NOTE: Sunday, Oct. 8, is recognized as Global Hunger Sunday in the Southern Baptist Convention.
By Seth Brown
SOUTHEAST ASIA (BP) — “I don’t want to go back,” Naomi* said, her voice thick with emotion. The middle-aged woman wiped away tears with the tail of her headscarf as she recounted how a Muslim group nearly beat her husband to death over an alleged blasphemy charge.
Naomi’s youngest sons, ages 12 and 17, sat quietly on the concrete floor. They chimed in occasionally to help their mother when certain English phrases eluded her. Floor fans churned the steamy air in a small apartment in this Southeast Asian city as Naomi told about the events that forced her family to flee their native country to the east.
The sum of their belongings lined the walls of the cash-only, one-room dwelling near the busy city center. Naomi’s circumstances are typical among Christian asylum seekers here.
Forced out of their homes by violent persecution and pressed into hiding by harsh penalties for undocumented immigrants, asylum seekers wait in the shadows, hoping to find solace in the United Nations’ refugee resettlement program.
Naomi recounted a recent telephone conversation with her oldest son, 21, who was arrested and deported to their native country earlier this year with his father, Naomi’s husband.
“Mama, how long will we hurt?” he asked. “Trust in Jesus,” she said between sobs. “Just pray.”
Hearing the unheard
Six years ago, David and Melinda Cooper* became aware of the growing refugee influx in this Southeast Asian city. Former missionaries, David now serves as pastor of an international church. Through its ministry and with the help of volunteer teams, they are providing critical aid and compassionate care to the displaced.
“The refugee ministry started because God brought refugees to our church and we heard their story,” Melinda said. “It built up steam very quickly.”
News reports say more than 11,000 asylum seekers have fled from the same country as Naomi’s family to the Southeast Asian city where the Coopers serve. Baptist Global Response, with the help of gifts from Global Hunger Relief, has been able to support efforts to care for the nutritional and spiritual needs of the refugee population.

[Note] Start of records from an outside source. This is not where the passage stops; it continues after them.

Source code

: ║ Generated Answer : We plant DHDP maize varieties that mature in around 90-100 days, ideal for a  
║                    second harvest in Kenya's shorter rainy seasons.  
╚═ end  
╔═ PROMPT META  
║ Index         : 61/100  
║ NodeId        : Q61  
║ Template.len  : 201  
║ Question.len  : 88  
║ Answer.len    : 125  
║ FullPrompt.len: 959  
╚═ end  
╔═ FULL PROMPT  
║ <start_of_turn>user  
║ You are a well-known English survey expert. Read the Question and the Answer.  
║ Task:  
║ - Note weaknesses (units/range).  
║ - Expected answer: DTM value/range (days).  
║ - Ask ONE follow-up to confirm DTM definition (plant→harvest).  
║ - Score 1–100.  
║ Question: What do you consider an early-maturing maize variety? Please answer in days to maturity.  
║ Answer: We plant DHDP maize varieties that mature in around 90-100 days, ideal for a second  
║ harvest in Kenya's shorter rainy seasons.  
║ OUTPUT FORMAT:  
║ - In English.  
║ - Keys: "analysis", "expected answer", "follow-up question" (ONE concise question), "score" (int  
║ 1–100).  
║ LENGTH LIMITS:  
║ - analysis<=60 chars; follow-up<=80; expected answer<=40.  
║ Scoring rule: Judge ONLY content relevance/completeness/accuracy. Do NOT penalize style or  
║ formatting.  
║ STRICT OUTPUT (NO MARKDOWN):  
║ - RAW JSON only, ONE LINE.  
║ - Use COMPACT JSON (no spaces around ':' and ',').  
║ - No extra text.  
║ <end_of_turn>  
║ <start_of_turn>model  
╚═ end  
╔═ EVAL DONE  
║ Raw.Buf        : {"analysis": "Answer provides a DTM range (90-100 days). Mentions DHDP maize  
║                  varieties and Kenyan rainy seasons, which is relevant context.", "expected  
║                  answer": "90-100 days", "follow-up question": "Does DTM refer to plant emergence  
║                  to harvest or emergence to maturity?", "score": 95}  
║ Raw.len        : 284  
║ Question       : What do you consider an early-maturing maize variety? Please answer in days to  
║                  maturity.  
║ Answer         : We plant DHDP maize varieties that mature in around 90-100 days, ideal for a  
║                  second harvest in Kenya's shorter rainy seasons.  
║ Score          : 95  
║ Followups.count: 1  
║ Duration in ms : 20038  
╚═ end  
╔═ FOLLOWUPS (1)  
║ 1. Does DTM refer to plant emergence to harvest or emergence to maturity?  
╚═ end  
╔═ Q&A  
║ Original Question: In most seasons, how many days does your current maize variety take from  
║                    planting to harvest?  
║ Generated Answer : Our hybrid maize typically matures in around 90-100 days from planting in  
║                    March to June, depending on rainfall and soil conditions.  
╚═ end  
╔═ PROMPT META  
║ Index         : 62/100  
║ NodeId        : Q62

Global Hunger Relief is a partnership of seven Southern Baptist organizations to fight the global hunger crisis. Baptist Global Response is one of those seven partners and has prioritized meeting the needs of refugees around the world during the last few years as the refugee epidemic has grown.
Church gifts through the Cooperative Program provide a global infrastructure so that 100 percent of GHR donations help feed those who live with constant hunger.
With financial help from GHR and BGR, the international Baptist church has been able to purchase, organize, and distribute monthly food bags. Teams from churches in the United States travel to Southeast Asia on short-term trips to help distribute critical resources and spend time with asylum seekers, listening to their stories about flights from affliction and the search for hope.
Those humanity-filled moments are important, asylum seekers say, because many of them rarely go out in public for fear of being reported or noticed by immigration police. The social interaction is especially enjoyable to children and teenagers. There are very few educational options available to asylum seekers, so peer interaction provided by classroom settings is out of reach in most cases.
Naomi’s husband and oldest son were held in immigration detention before they were deported. She’s thankful they are alive, but she knows they are now in danger. The anxiety caused by the separation of her family exaggerates Naomi’s health problems. Without access to proper medical care, high blood pressure and diabetes are a constant concern.
Naomi’s husband and oldest son cannot go back to their hometown, she said, so they currently live in another region of their native country. Her husband changed his appearance to avoid detection.
Naomi longs to see her family reunited and resettled, but she has refused to willingly take her youngest sons back home due to the threat of violence against their family. Her family’s UNHCR refugee status determination case has been closed, and if their current appeal is unsuccessful, she and the two boys will be deported later this year.
Until Naomi and her young sons learn a final outcome of their case, they will continue to find help from the Coopers and the church they lead – as well as through Southern Baptists’ gifts through Global Hunger Relief.
*Names changed. Seth Brown is content editor of the Biblical Recorder, newsjournal of the Baptist State Convention of North Carolina.